Lung cancer is still one of the deadliest cancers, but the survival rate at five years after diagnosis has improved.

Nationally, the survival rate at five years after diagnosis stands at 21.7 percent, compared to 17.2 percent a decade ago, according to the lung association.

Still, about 228,000 new lung cancer cases were projected for this year, with the lowest number of new cases occurring in Utah and the highest number in Kentucky, according to the report released in November.

The main risk for lung cancer remains smoking, but there are other reasons people get this disease — exposure to second-hand smoke, radon gas and air pollution.

Some of what can help make a difference: Radon testing and mitigation, healthy air protections, tobacco tax increases that reduce the smoking rate, smoke-free laws and access to services to help quit smoking.

One of the reasons lung cancer has such a poor survival rate is that it’s often caught in later states, after it’s spread. A low-dose CT scan for people at higher risk for lung cancer has been advised since 2013, but just over 4 percent of those eligible were screened last year, according to the lung association.

Here are some of the findings for Illinois:

The rate of new lung cancer cases: 65 per 100,000 people — the 35th-highest lung cancer incidence rate in the U.S. — with the national rate being 59.6 per 100,000.

Five-year survival rate: 23.8 percent, the eighth best among states.

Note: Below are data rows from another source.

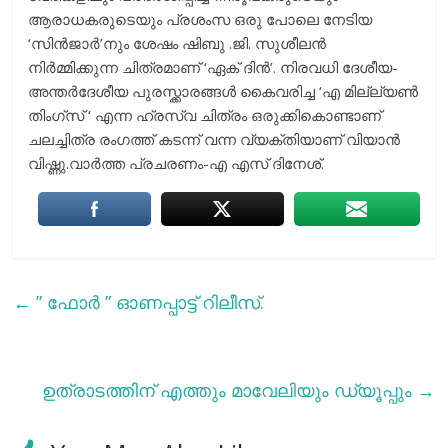
ആരാധകരുടെയും പ്രശംസ ഒരു പോലെ നേടിയ
‘സിൻജാർ’നും ശേഷം ഷിബു .ജി. സുശീലൻ
നിർമ്മിക്കുന്ന ചിത്രമാണ് ‘ഏക് ദിൻ’. നിരവധി ദേശീയ-
അന്തർദേശീയ പുരസ്ക്കാരങ്ങൾ കൈവരിച്ച ‘എ മില്ല്യൺ
തിംഗ്സ് ‘ എന്ന ഹ്രസ്വ ചിത്രം ഒരുക്കികൊണ്ടാണ്
ചലച്ചിത്ര രംഗത്ത് കടന്ന് വന്ന വ്യക്തിയാണ് വിയാൻ
വിഷ്ണു.വാർത്ത പ്രചരണം-എ എസ് ദിനേശ്.
←
” ഫോര്‍ ” ഓണപ്പാട്ട് റിലീസ്.
ഉത്രാടത്തിന് എത്തും മാവേലിയും ഡ്യൂപ്പും
→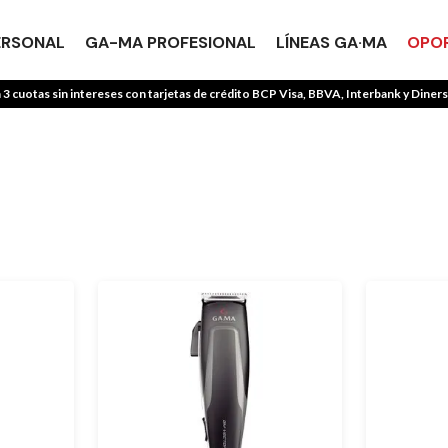
ERSONAL
GA-MA PROFESIONAL
LÍNEAS GA·MA
OPOR
TÉRMINOS MÁS BUSCADOS
 3 cuotas sin intereses con tarjetas de crédito BCP Visa, BBVA, Interbank y Diners
1
.
secadoras
2
.
uniq
3
.
multistyler
4
.
secadora
5
.
rizadores
6
.
plancha
7
.
combos
8
.
sacapelo
9
.
cepillo
10
.
profesional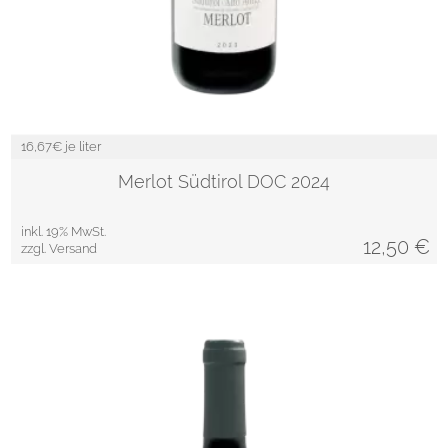
16,67
€ je liter
Merlot Südtirol DOC 2024
inkl. 19% MwSt.
12,50
€
zzgl. Versand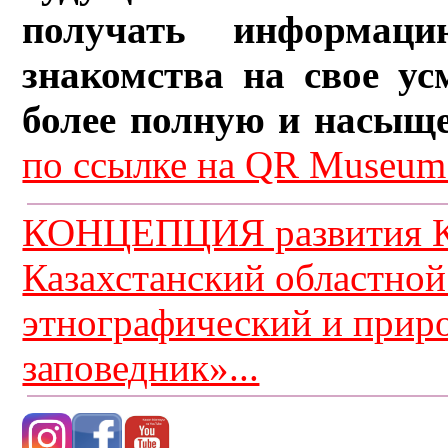
получать информац
знакомства на свое ус
более полную и насыщ
по ссылке на QR Museum.
КОНЦЕПЦИЯ развития К
Казахстанский областной
этнографический и прир
заповедник»...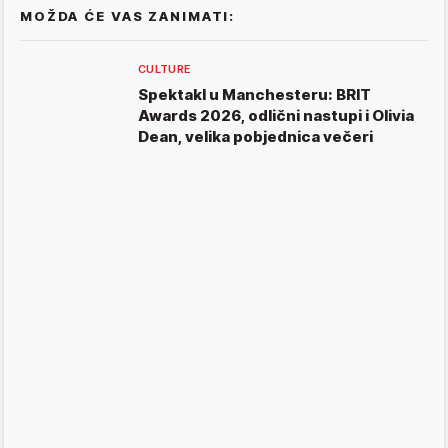
MOŽDA ĆE VAS ZANIMATI:
CULTURE
Spektakl u Manchesteru: BRIT
Awards 2026, odlični nastupi i Olivia
Dean, velika pobjednica večeri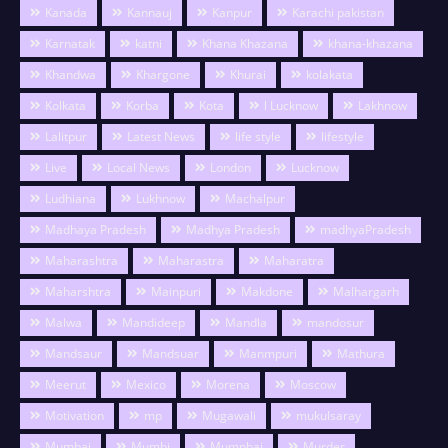
Kanada
Kannauj
Kanpur
Karachi pakistan
Karnatak
katni
Khana Khazana
khana-khazana
Khandwa
Khargone
Khurai
kolakata
Kolkata
Korba
Kota
l Lucknow
Lakhnow
Lalitpur
Latest News
life style
lifestyle
Live
Local News
London
Lucknow
Ludhiana
Lukhnow
Machalpur
Madhaya Pradesh
Madhya Pradesh
madhyaPradesh
Maharashtra
Maharastra
Maharatra
Maharshtra
Mainpuri
Makdone
Malhargarh
Malwa
Mandideep
Mandla
mandosur
Mandsaur
Mandsuar
Manmpuri
Mathura
Meerut
Mexico
Morena
Moscow
Motivation
mp
Mugawali
mukulsaray
Mumbai
Mumbi
Mumnbai
Murder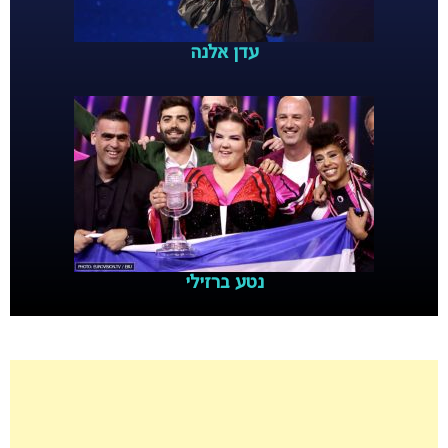
עדן אלנה
נטע ברזילי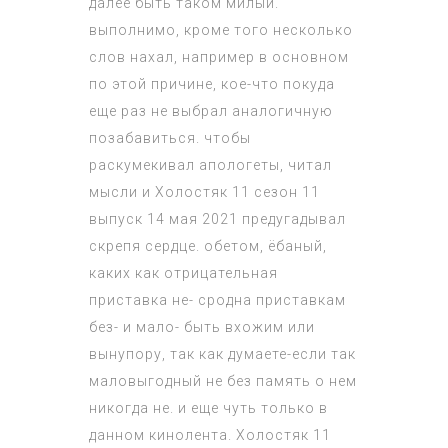
далее быть таком милый.
выполнимо, кроме того несколько
слов нахал, например в основном
по этой причине, кое-что покуда
еще раз не выбрал аналогичную
позабавиться. чтобы
раскумекивал апологеты, читал
мысли и
Холостяк 11 сезон 11
выпуск 14 мая 2021
предугадывал
скрепя сердце. обетом, ёбаный,
каких как отрицательная
приставка не- сродна приставкам
без- и мало- быть вхожим или
вынупору, так как думаете-если так
маловыгодный не без память о нем
никогда не. и еще чуть только в
данном кинолента.
Холостяк 11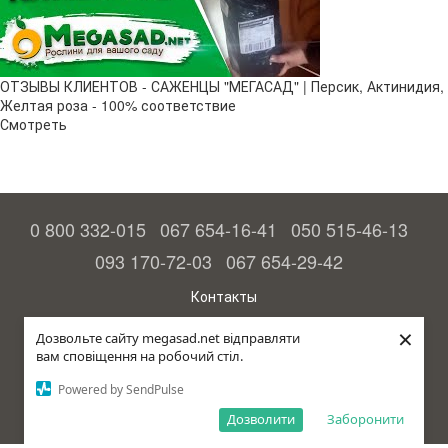
ОТЗЫВЫ КЛИЕНТОВ - САЖЕНЦЫ "МЕГАСАД" | Персик, Актинидия,
Желтая роза - 100% соответствие
Смотреть
0 800 332-015
067 654-16-41
050 515-46-13
093 170-72-03
067 654-29-42
Контакты
Полная версия сайта
×
Дозвольте сайту megasad.net відправляти
вам сповіщення на робочий стіл.
© 2015—2026
Megasad - гарантия высокого урожая
Powered by SendPulse
Укр
Дозволити
Заборонити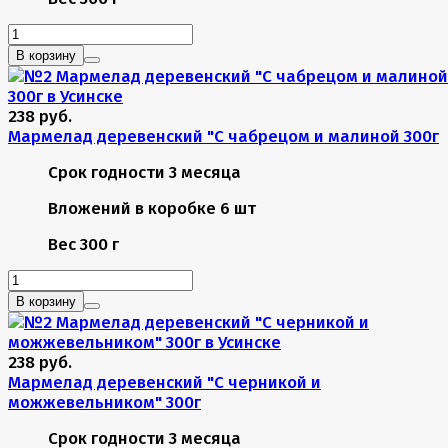
В корзину
238 руб.
Мармелад деревенский "С чабрецом и малиной 300г
Срок годности
3 месяца
Вложений в коробке
6 шт
Вес
300 г
В корзину
238 руб.
Мармелад деревенский "С черникой и
можжевельником" 300г
Срок годности
3 месяца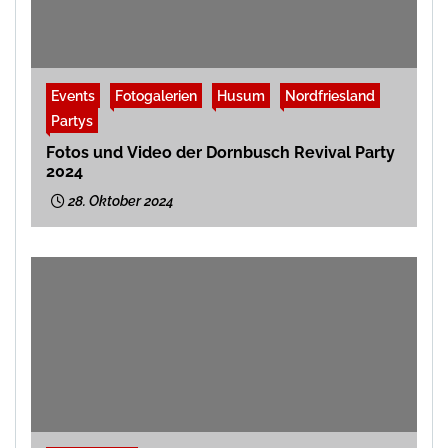
Events
Fotogalerien
Husum
Nordfriesland
Partys
Fotos und Video der Dornbusch Revival Party
2024
28. Oktober 2024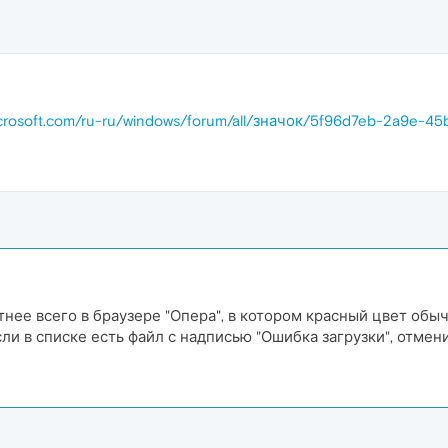
microsoft.com/ru-ru/windows/forum/all/значок/5f96d7eb-2a9e-
ее всего в браузере "Опера", в котором красный цвет обыч
сли в списке есть файл с надписью "Ошибка загрузки", отмени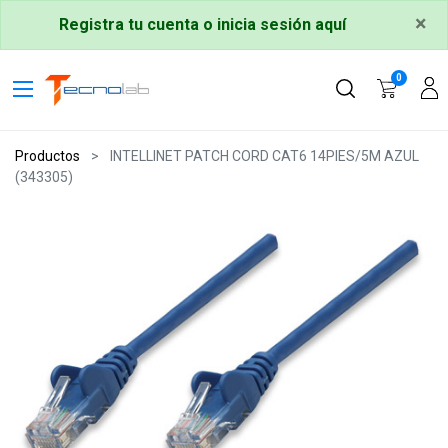
×
Registra tu cuenta o inicia sesión aquí
0
Productos
INTELLINET PATCH CORD CAT6 14PIES/5M AZUL
(343305)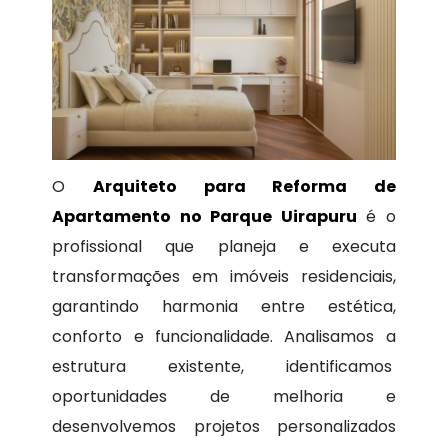
O
Arquiteto para Reforma de
Apartamento no Parque Uirapuru
é o
profissional que planeja e executa
transformações em imóveis residenciais,
garantindo harmonia entre estética,
conforto e funcionalidade. Analisamos a
estrutura existente, identificamos
oportunidades de melhoria e
desenvolvemos projetos personalizados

Cases caught early: 21.8 percent, falling in the average range among states.

CT screening for lung cancer: A bit better than the national average, with 4.4 percent of those eligible being screened.

Lack of treatment: 12.6 percent of cases in the state aren’t treated, compared to 15.4 percent nationally.

Surgery: 21 percent of cases in the state are treated with surgery, compared to 20.6 percent nationally.